The Ministry of Justice (MoJ) is hoping to profit from selling its expertise to the prison service in Saudi Arabia, a nation notorious for public beheadings, floggings, amputations and courts that consistently violate human rights.
A new industrial arm of the UK justice ministry, staffed by civil servants, has bid for a £5.9m contract in Saudi Arabia. Just Solutions international (JSi) will quickly start off setting up a probation service in Macedonia, and is also in the operating to construct a prison in Oman.
Human rights groups have raised issues about the MoJ working so closely with a regime presently below scrutiny more than the botched execution of a woman who died protesting her innocence and the harsh punishment meted out to a liberal blogger.
Allan Hogarth, Amnesty’s UK head of policy and government affairs, mentioned: “Amnesty has severe concerns about Saudi Arabia’s justice method, offered its use of the death penalty, the prevalence of torture in detention, and its use of cruel and degrading punishment.
“So we will need to know – how is the MoJ’s scheme going to help increase the circumstance?”
The ministry said that all JSi projects had to be signed off by the Foreign Workplace and the nearby embassy just after an evaluation that covered human rights, but declined to present further information on the grounds that the project was “commercially sensitive”.
A spokesman stated full specifics of the contract, like human rights safeguards, will be made public if JSi is successful, although the organisation’s internet site does not carry details of any prior offers won by it.
The JSi bid was featured in a December report to parliament that also gave specifics of a memorandum of understanding on judicial cooperation signed by the UK and Saudi Arabian justice ministers in Riyadh in September.
It said the contract would be “to conduct a education demands analysis across all the studying and improvement programmes within the Saudi Arabian prison service”.
Like all the overseas projects run by JSi, it aims to raise funds for the National Offender Management Service, which runs prisons and probation solutions in England and Wales.
Saudi Arabia’s justice technique has faced international outcry considering the fact that the activist Raif Badawi was sentenced to ten years in jail and 1,000 lashes for advocating freedom of expression. He has had only 50 lashes so far, and judges have twice delayed the subsequent round of punishment right after healthcare assessements.
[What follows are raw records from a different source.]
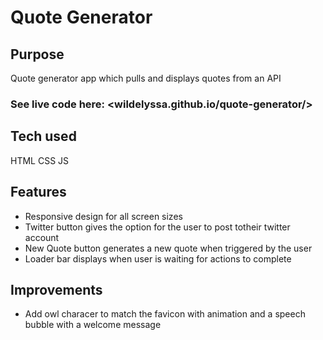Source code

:# Quote Generator

## Purpose
Quote generator app which pulls and displays quotes from an API

### See live code here: <wildelyssa.github.io/quote-generator/>

## Tech used
HTML
CSS
JS

## Features
* Responsive design for all screen sizes
* Twitter button gives the option for the user to post totheir twitter account
* New Quote button generates a new quote when triggered by the user
* Loader bar displays when user is waiting for actions to complete

## Improvements
* Add owl characer to match the favicon with animation and a speech bubble with a welcome message

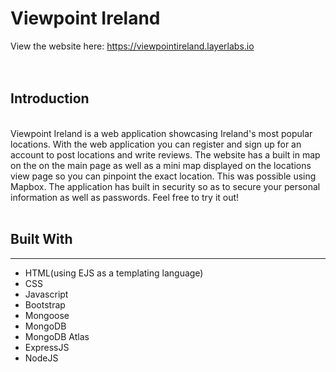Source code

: # Viewpoint Ireland

View the website here:
https://viewpointireland.layerlabs.io
</br>
</br>
</br>
## Introduction
</br>
Viewpoint Ireland is a web application showcasing Ireland's most popular locations. With the web application you
can register and sign up for an account to post locations and write reviews. The website has a built in map on the on the main page as well as a mini map
displayed on the locations view page so you can pinpoint the exact location. This was possible using Mapbox. The application has built in security so as to secure your personal information as well as passwords. Feel free to try it out!
</br>
</br>

## Built With
***
* HTML(using EJS as a templating language)
* CSS
* Javascript
* Bootstrap
* Mongoose
* MongoDB
* MongoDB Atlas
* ExpressJS
* NodeJS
This and the botched execution are just two instances amongst numerous that make working with the Saudi Arabian justice method extremely challenging, human rights groups have stated. They have named for greater transparency about each the way the method performs and the safeguards in spot to avoid miscarriages of justice.
“Quiet training programmes are not a substitute for active British engagement with the Saudi authorities on human rights abuses in the justice technique,” mentioned Adam Coogle, Middle East researcher at Human Rights Watch. “We uncover that pressure works greater when Saudi abuses are in the international spotlight. They don’t commonly have a tendency to back down simply because somebody has a private conversation. Public advocacy is essential.”
It is also unclear how significantly money JSi will be able to earn for the justice ministry, or whether that revenue will come at the expense of other services, as there are no public accounts for the organisation.
The report to parliament stated that JSi would create far more than half a million pounds “in revenue” for the government, but gave no particulars of the organisation’s outgoings.
A spokesman for the MoJ refused to clarify no matter if employees working at JSi had been assigned from other jobs, and if so, irrespective of whether they were replaced. He also declined to say irrespective of whether any of the employees had commercial knowledge.